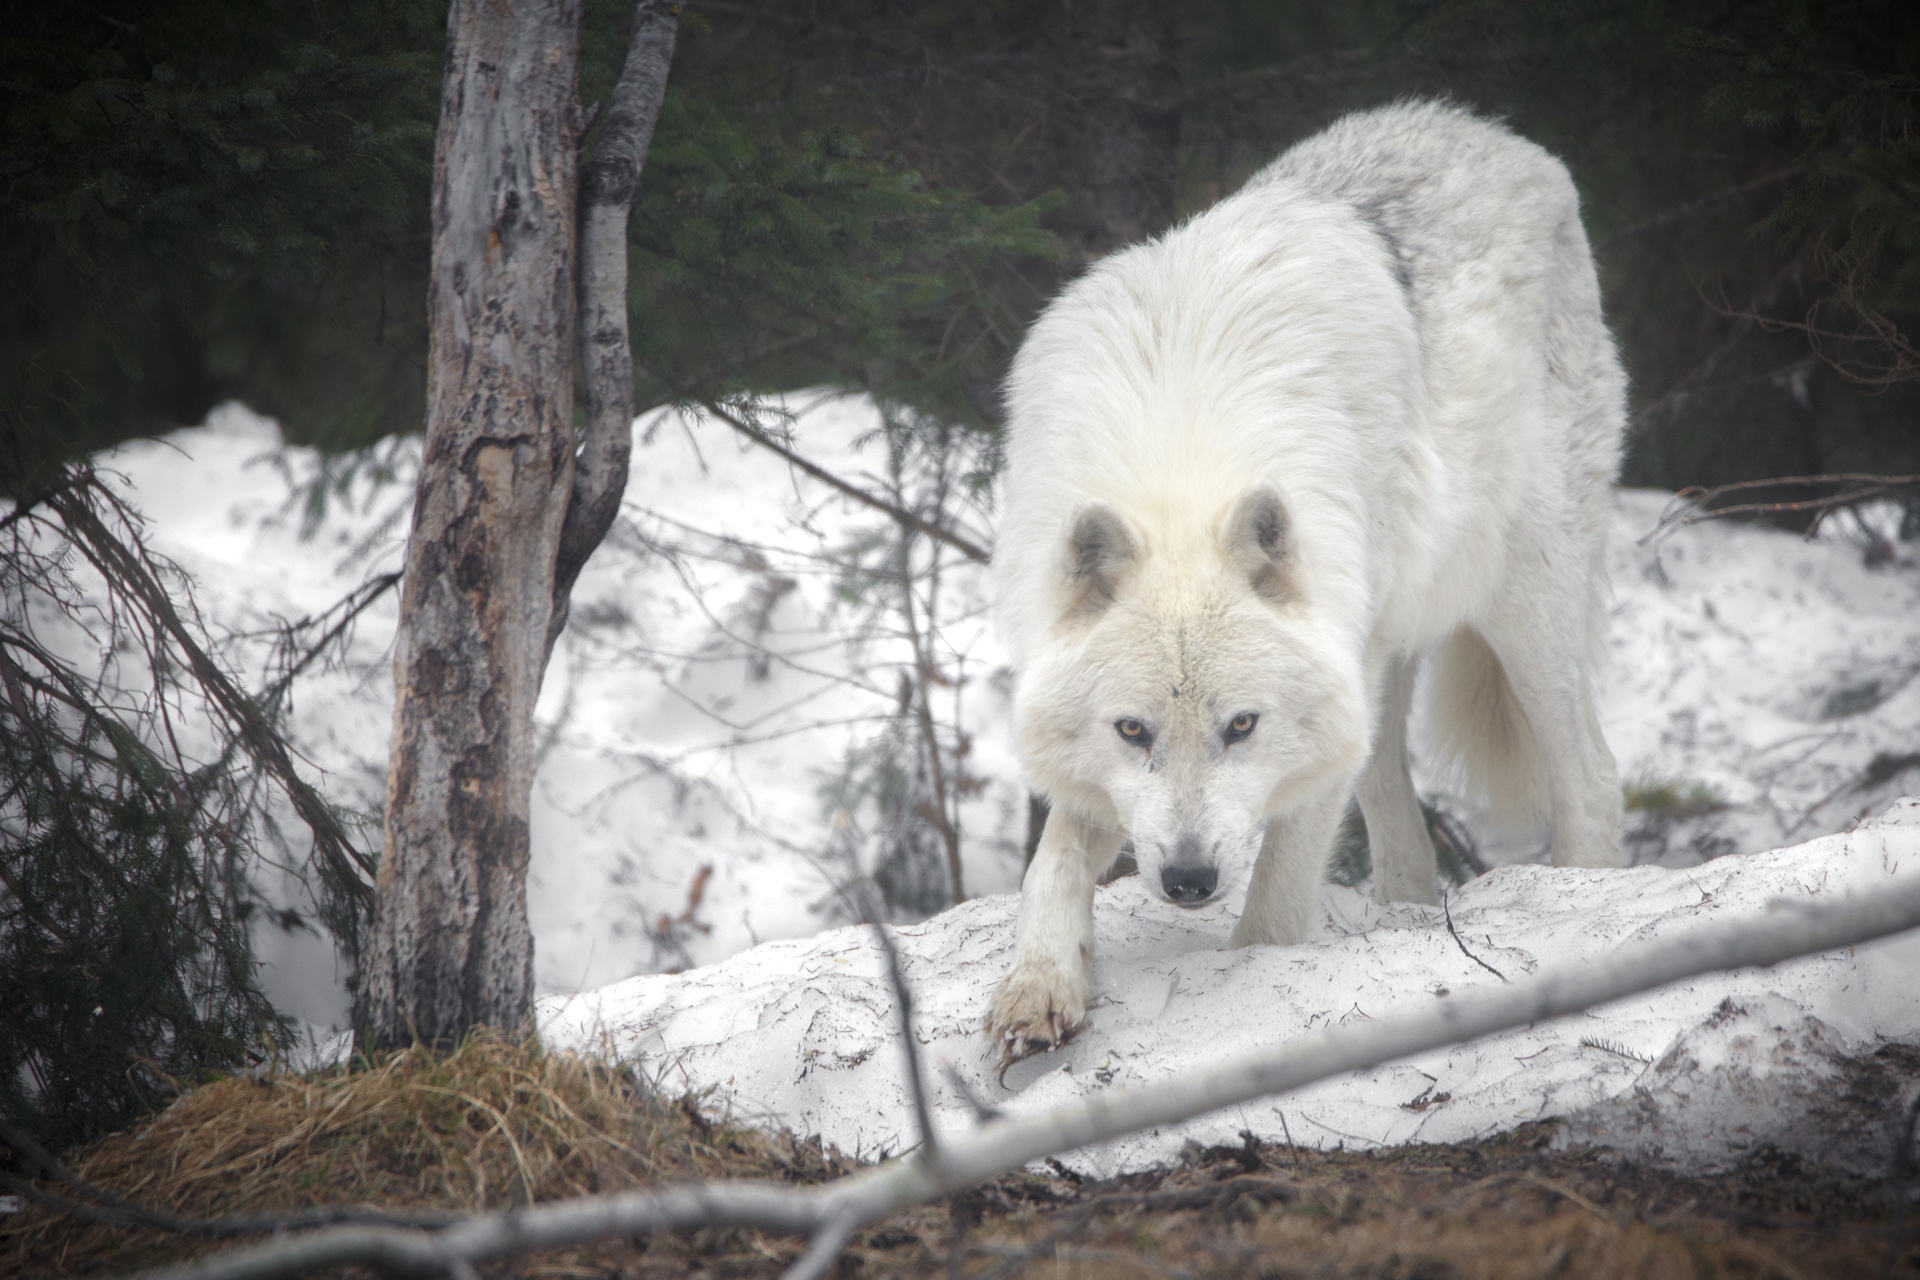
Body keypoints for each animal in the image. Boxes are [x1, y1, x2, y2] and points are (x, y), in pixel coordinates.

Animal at [983, 100, 1628, 1066]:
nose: (1187, 879)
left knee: (1591, 774)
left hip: (1523, 602)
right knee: (1394, 802)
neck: (1182, 465)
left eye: (1242, 726)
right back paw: (1406, 915)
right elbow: (1051, 861)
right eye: (1132, 730)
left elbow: (1278, 900)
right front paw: (1040, 988)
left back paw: (1588, 901)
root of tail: (1497, 136)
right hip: (1385, 656)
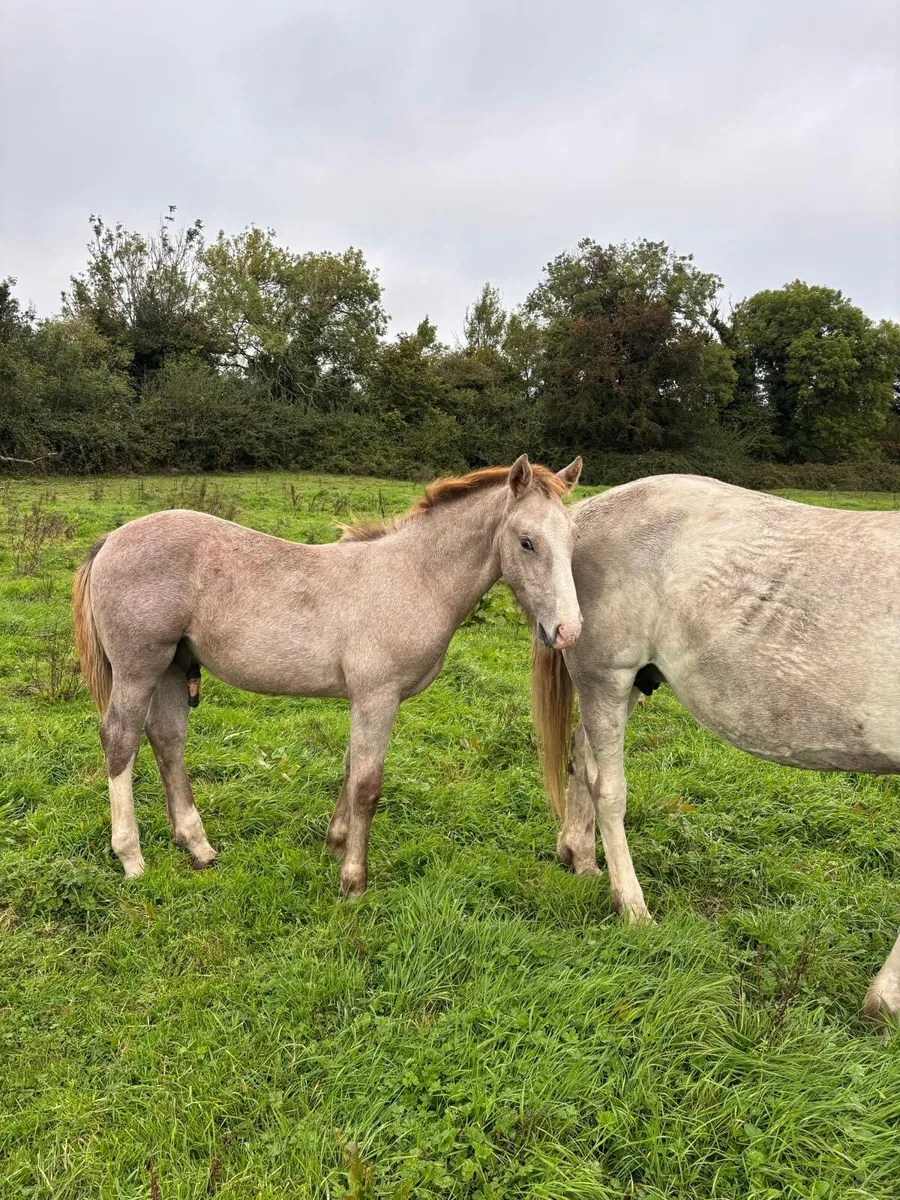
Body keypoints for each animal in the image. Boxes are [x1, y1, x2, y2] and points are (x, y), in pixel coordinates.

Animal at [72, 455, 582, 897]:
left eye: (573, 539)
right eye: (527, 541)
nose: (568, 630)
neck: (415, 577)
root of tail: (110, 540)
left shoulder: (364, 699)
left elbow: (351, 769)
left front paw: (335, 845)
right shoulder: (378, 696)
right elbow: (368, 785)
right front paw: (353, 880)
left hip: (174, 668)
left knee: (167, 739)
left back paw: (198, 847)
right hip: (139, 668)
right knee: (120, 740)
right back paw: (131, 858)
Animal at [531, 474, 900, 1022]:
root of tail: (586, 512)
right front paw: (886, 1003)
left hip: (633, 682)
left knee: (581, 756)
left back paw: (580, 859)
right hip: (606, 677)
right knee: (608, 790)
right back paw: (632, 907)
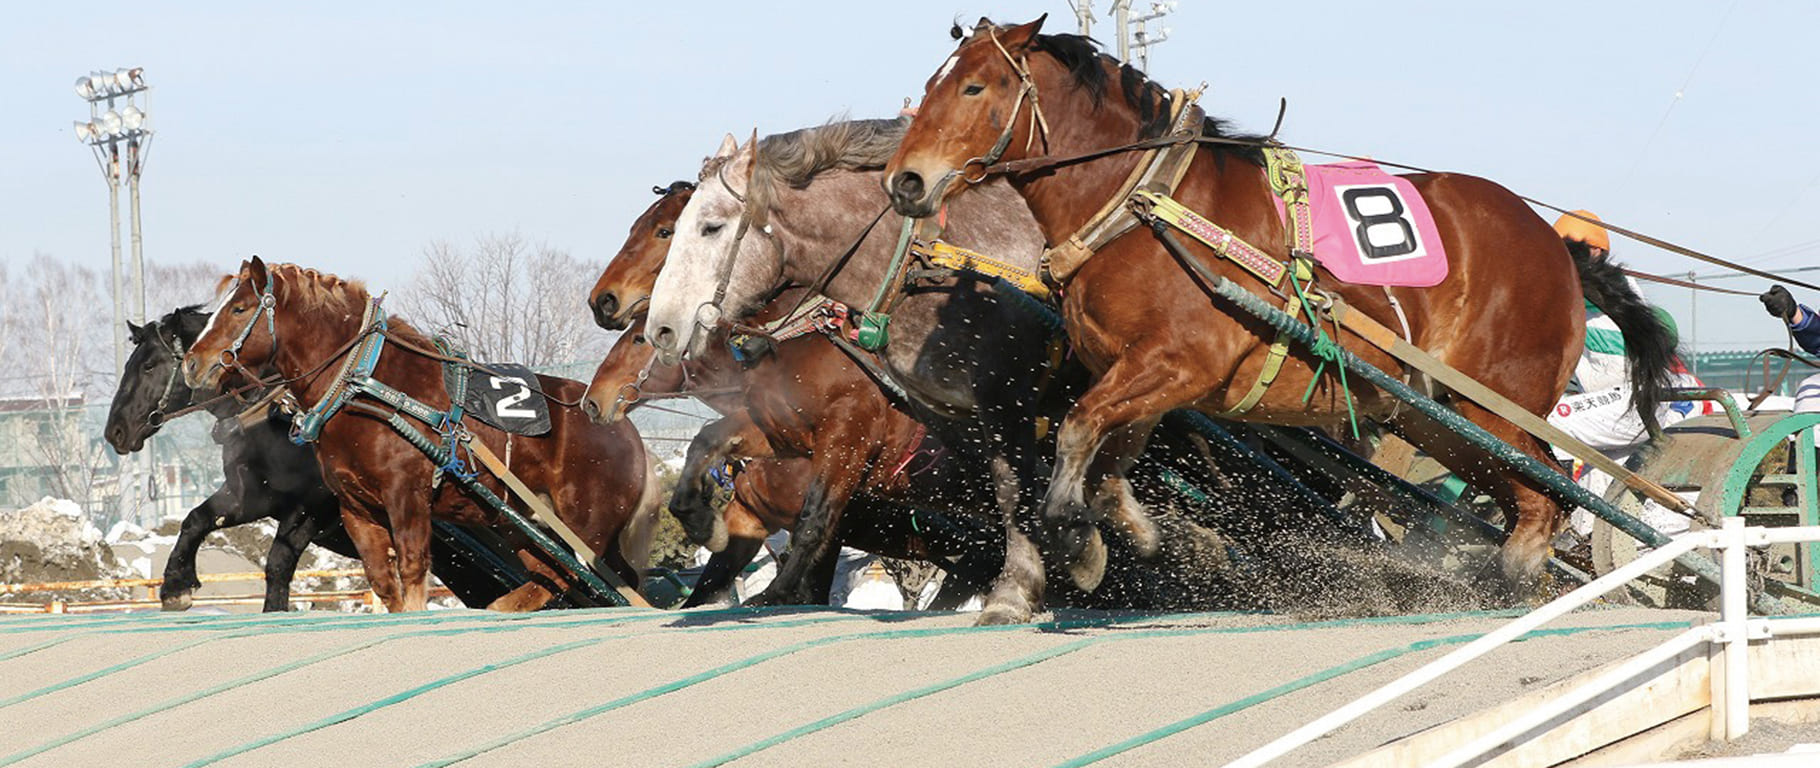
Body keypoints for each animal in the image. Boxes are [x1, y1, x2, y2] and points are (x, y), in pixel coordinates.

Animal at [103, 307, 525, 611]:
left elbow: (277, 563)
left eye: (149, 365)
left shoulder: (316, 505)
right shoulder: (253, 495)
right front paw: (176, 586)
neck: (275, 416)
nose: (115, 432)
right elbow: (197, 519)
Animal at [181, 259, 661, 612]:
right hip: (522, 525)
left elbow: (412, 574)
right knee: (569, 577)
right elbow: (384, 582)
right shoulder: (357, 508)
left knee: (574, 576)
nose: (192, 362)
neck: (366, 385)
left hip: (585, 529)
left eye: (239, 309)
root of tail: (624, 429)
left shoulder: (406, 499)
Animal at [882, 17, 1677, 592]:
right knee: (1528, 499)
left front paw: (1069, 533)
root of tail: (1556, 248)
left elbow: (1078, 430)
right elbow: (1108, 465)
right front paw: (1137, 535)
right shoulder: (1141, 379)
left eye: (975, 88)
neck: (1146, 205)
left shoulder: (1178, 363)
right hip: (1436, 416)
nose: (905, 182)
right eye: (932, 83)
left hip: (1495, 405)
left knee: (1550, 496)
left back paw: (1515, 579)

== Exercise prompt ==
Could you reproduce every record above exactly, leaving out any pictures?

== The answer ==
Body keypoints for each animal in the image. Boxes are [x1, y1, x2, y2] and points are (x, y), in pixel coordinates.

Animal at [983, 100, 1628, 1066]:
nose: (1187, 879)
left knee: (1591, 774)
left hip: (1523, 602)
right knee: (1394, 802)
neck: (1182, 465)
left eye: (1242, 726)
right back paw: (1406, 915)
right elbow: (1051, 861)
right eye: (1132, 730)
left elbow: (1278, 900)
right front paw: (1040, 988)
left back paw: (1588, 901)
root of tail: (1497, 136)
right hip: (1385, 656)
Body keypoints for each animal in the image. Boxes are [x1, y1, x2, y2] and points are (x, y), in pixel coordinates.

Animal at [72, 455, 582, 897]:
left eye: (573, 539)
right eye: (527, 541)
nose: (568, 630)
neck: (415, 577)
root of tail: (110, 540)
left shoulder: (364, 699)
left elbow: (351, 769)
left front paw: (335, 845)
right shoulder: (378, 696)
right elbow: (368, 785)
right front paw: (353, 880)
left hip: (174, 668)
left knee: (167, 739)
left back paw: (198, 847)
right hip: (139, 668)
right knee: (120, 740)
right back paw: (131, 858)
Animal at [531, 474, 900, 1022]:
root of tail: (586, 512)
right front paw: (886, 1003)
left hip: (633, 682)
left knee: (581, 756)
left back paw: (580, 859)
right hip: (606, 677)
right knee: (608, 790)
right back paw: (632, 907)
Body keypoints for each animal in the image. Boxes are [x1, y1, x2, y2] and points are (x, y), in pixel coordinates.

Animal at [103, 307, 525, 611]:
left elbow: (277, 563)
left eye: (149, 365)
left shoulder: (316, 505)
right shoulder: (253, 495)
right front paw: (176, 586)
neck: (275, 416)
nose: (115, 432)
right elbow: (197, 519)
Animal at [181, 259, 661, 612]:
right hip: (522, 525)
left elbow: (412, 574)
right knee: (569, 577)
right elbow: (384, 582)
right shoulder: (357, 508)
left knee: (574, 576)
nose: (192, 362)
neck: (366, 385)
left hip: (585, 529)
left eye: (239, 309)
root of tail: (624, 429)
left shoulder: (406, 499)
Animal at [882, 17, 1677, 592]:
right knee: (1528, 499)
left front paw: (1069, 533)
root of tail: (1556, 248)
left elbow: (1078, 430)
right elbow: (1108, 465)
right front paw: (1137, 535)
right shoulder: (1141, 379)
left eye: (975, 88)
neck: (1146, 205)
left shoulder: (1178, 363)
right hip: (1436, 416)
nose: (905, 182)
right eye: (932, 83)
left hip: (1495, 405)
left knee: (1550, 496)
left back paw: (1515, 579)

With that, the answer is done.